One strategy that is not frequently explored or implemented is partially self-funded health insurance. While large businesses (those with 100 or more employees) frequently explore this option; smaller businesses have frequently been limited to fully insured options. Let’s explore how this option works.
A partially self-funded plan breaks the costs down into two separate buckets, if you will. In the first bucket you have fixed expenses, such as administration and cost for claim insurance. This claim insurance can be broken down into two categories; insurance for large claims incurred per person and insurance if the claims of the entire group are greater than expected. The next bucket is the variable expenses, the actual claims that a member of a group incurs. During the underwriting process, the insurance company sets the premium based on the maximum expected claim expense.
If a group has claims in excess of the limits set by the policy, the group is protected against high claims cost through the insurance policy. However, if claims are less than expected by the insurance company, then many of these policies refund some or the entire excess premium collected back to the insured company. Yes, you heard me right, if the company collects more than it should have for claims, then it refunds the money back to the policyholder at the end of the policy run-out (typically six months after the policy period). Take for example, Pine Forest Charter School. After participating in the partially self-funded program for about a year and a half, they are anticipating a refund of excess claims reserves in the coming month or so.
According to Bernice Hall, business manager at Pine Forest Charter School, “The anticipated claims refund is quite a light at the end of the tunnel, for sure!”

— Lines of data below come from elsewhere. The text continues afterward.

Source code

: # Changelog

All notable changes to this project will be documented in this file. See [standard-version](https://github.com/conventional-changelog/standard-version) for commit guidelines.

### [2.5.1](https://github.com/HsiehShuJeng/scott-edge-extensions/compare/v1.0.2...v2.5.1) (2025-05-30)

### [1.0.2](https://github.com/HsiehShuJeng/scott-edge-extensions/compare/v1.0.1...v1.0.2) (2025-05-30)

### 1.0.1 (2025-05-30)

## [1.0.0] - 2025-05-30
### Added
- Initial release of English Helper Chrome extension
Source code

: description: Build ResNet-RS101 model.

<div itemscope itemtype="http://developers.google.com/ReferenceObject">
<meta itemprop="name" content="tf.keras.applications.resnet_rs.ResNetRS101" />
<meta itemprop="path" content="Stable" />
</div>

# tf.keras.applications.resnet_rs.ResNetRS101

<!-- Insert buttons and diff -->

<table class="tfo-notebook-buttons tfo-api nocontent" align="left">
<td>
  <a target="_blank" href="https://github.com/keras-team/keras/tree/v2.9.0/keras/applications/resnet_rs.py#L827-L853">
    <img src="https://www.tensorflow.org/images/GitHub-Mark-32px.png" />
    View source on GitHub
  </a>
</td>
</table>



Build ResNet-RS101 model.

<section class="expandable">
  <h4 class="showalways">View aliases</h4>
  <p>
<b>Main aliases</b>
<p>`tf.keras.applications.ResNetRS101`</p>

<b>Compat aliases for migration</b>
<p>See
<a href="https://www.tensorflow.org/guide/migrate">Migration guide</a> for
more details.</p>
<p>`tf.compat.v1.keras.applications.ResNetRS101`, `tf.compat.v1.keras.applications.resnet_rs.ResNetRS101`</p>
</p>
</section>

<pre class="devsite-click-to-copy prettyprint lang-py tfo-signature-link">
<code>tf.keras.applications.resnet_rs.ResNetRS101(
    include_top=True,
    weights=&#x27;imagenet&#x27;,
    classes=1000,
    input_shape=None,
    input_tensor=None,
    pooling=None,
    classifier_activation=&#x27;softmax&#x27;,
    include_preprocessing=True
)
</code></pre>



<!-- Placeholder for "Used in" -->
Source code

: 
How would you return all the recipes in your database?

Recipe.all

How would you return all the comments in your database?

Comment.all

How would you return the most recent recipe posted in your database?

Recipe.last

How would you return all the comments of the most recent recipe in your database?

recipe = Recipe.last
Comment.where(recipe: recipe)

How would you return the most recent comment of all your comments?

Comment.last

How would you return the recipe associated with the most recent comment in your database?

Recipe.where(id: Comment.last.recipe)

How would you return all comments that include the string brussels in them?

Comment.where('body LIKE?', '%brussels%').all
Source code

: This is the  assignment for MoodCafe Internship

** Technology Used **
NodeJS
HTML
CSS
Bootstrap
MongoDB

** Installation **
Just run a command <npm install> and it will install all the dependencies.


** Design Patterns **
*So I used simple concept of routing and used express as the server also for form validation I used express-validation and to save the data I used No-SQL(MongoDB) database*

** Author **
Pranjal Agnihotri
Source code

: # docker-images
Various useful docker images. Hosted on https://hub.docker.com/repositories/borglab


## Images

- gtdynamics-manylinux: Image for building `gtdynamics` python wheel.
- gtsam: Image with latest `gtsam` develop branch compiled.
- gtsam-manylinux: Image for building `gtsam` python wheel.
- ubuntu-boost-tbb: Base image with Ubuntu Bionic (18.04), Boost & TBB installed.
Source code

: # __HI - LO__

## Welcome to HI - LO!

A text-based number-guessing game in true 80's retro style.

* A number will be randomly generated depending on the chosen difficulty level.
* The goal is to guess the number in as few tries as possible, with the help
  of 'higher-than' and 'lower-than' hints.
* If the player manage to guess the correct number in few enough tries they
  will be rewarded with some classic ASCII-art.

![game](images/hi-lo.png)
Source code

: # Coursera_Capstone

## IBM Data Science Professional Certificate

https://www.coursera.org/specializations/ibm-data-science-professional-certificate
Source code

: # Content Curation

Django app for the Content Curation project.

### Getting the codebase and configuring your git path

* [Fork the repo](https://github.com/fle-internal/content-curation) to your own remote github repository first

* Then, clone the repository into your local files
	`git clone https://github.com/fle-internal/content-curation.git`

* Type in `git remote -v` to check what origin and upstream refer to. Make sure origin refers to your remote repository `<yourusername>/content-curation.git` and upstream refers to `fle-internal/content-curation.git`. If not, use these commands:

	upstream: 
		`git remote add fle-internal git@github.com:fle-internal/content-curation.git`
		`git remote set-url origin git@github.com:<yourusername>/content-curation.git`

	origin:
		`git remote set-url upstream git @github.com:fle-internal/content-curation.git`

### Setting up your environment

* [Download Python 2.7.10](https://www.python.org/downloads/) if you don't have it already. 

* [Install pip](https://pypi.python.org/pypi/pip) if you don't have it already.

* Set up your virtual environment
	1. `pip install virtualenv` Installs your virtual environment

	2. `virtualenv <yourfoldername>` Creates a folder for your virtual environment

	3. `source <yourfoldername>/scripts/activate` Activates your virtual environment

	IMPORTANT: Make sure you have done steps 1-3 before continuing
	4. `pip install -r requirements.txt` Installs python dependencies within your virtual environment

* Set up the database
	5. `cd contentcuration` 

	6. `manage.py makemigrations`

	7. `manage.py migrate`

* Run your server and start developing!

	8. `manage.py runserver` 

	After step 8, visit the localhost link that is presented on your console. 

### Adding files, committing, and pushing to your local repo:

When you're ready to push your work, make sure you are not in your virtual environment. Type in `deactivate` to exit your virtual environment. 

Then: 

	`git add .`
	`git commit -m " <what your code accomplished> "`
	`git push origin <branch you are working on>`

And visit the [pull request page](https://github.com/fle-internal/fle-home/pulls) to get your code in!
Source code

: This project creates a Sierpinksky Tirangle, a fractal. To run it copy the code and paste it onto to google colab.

But doesn’t this just seem like the insurance company “holding” money that was overcharged? Perhaps, however, most small businesses have no idea how much of their premium is actually being used for claims. When you have a fully insured policy with an insurance company, they profit when claims are lower than expected. In a partially self-funded model, the group insures that excess insurance premiums are returned to the policyholder. According to Hall, “Our premiums seemed a little high, but knowing some of that is coming back to us is encouraging. I guess our group feels basically healthy, too! I’d say teachers in an elementary/middle school have more than normal exposure to communicable diseases, so yay for our track record.”